The scouting report on Emily Glass, the first female scout in Rockies history, reads like this: smart, articulate, analytical yet intuitive, good people skills, possesses an excellent baseball background but also has much to learn.
“She’s got a very bright future,” said Marc Gustafson, the Rockies’ senior director of amateur scouting operations. “More than anything else, the thing that has impressed me is Emily’s ability to interact with our other scouts and others in the front office, and to speak her mind and be confident. When you look at her resume and consider her other qualities, it was a slam dunk to hire her.”
Glass, whose baseball background includes an internship with Major League Baseball International in the Dominican Republic, and a 2 1/2-year stint as the Miami Marlins’ education coordinator, where she worked extensively with Latin American players, is proud to be the Rockies ‘first female scout. But she doesn’t dwell on that milestone.

## SET TASKS
1 - Say whether each statement agrees with the Emily Glass passage, giving yes or no and quoting the words that decide it: (a) Glass spent two and a half years as the Miami Marlins' education coordinator; (b) Gustafson described hiring her as a hard decision; (c) Glass dwells on being the Rockies' first female scout.
2 - Summarize the Emily Glass passage in two sentences.

## PROVIDED MATERIAL

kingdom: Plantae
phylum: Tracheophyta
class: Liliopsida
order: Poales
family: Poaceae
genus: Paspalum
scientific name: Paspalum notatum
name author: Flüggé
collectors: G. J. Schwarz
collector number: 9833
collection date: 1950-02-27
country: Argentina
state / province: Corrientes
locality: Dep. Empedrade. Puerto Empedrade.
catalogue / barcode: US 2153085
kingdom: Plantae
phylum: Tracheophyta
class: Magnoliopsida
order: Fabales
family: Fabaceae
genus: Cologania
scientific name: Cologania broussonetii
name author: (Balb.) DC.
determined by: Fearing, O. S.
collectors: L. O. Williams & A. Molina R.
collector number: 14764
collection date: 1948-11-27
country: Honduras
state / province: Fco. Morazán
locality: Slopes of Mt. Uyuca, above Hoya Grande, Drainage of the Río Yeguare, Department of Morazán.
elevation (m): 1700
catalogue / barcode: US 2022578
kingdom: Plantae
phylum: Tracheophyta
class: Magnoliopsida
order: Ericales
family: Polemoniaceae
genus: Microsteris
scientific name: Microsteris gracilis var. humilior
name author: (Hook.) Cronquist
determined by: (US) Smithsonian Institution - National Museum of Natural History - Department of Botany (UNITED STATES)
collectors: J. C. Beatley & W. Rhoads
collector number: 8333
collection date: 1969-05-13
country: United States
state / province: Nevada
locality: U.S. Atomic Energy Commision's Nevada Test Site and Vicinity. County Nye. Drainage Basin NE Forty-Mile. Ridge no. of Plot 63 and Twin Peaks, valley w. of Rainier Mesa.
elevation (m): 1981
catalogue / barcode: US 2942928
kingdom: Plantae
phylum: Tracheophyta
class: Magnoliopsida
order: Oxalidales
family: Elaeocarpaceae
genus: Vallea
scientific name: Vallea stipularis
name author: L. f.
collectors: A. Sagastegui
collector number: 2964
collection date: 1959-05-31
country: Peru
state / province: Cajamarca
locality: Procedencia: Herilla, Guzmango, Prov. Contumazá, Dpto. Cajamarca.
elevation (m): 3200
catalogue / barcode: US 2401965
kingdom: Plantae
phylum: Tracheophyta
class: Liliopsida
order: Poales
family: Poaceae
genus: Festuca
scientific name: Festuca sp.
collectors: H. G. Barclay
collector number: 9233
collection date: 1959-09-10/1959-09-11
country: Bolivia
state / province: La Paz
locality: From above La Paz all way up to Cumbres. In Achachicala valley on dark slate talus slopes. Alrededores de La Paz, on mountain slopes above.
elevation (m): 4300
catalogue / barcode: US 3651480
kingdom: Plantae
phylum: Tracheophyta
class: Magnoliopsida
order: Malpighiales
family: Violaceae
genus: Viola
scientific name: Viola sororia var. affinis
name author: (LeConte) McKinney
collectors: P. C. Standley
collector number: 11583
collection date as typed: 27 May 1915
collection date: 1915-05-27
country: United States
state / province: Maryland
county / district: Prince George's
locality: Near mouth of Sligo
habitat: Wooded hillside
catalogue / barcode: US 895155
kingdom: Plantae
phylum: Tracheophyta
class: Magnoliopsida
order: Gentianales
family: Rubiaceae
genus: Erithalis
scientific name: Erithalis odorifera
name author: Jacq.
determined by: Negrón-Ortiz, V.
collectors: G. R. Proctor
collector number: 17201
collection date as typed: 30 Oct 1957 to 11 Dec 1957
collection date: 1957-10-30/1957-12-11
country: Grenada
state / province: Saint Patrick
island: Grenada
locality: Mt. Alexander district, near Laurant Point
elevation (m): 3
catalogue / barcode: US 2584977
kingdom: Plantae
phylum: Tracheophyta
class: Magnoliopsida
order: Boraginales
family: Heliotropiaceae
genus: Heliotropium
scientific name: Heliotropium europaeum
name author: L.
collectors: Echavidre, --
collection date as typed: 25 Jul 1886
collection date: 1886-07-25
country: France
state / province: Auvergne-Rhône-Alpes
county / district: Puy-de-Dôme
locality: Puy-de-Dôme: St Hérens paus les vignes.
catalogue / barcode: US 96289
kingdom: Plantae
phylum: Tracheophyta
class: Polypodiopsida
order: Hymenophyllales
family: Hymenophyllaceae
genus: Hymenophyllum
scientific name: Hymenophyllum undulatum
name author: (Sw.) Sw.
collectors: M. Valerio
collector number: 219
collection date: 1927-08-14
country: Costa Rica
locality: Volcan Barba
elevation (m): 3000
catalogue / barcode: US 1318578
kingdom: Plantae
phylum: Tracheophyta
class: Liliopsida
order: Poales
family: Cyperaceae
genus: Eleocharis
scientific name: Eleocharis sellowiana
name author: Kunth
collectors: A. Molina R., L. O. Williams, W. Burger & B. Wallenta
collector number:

## SOLUTIONS
1 -
(a) Yes: "a 2 1/2-year stint as the Miami Marlins’ education coordinator"
(b) No: "it was a slam dunk to hire her."
(c) No: "But she doesn’t dwell on that milestone."

2 - Emily Glass, the first female scout in Rockies history, is described as smart, articulate and analytical, with an excellent baseball background that includes an internship with Major League Baseball International and work as the Miami Marlins' education coordinator. Marc Gustafson praised her confidence and her ability to interact with other scouts and the front office, and Glass is proud of her milestone but doesn't dwell on it.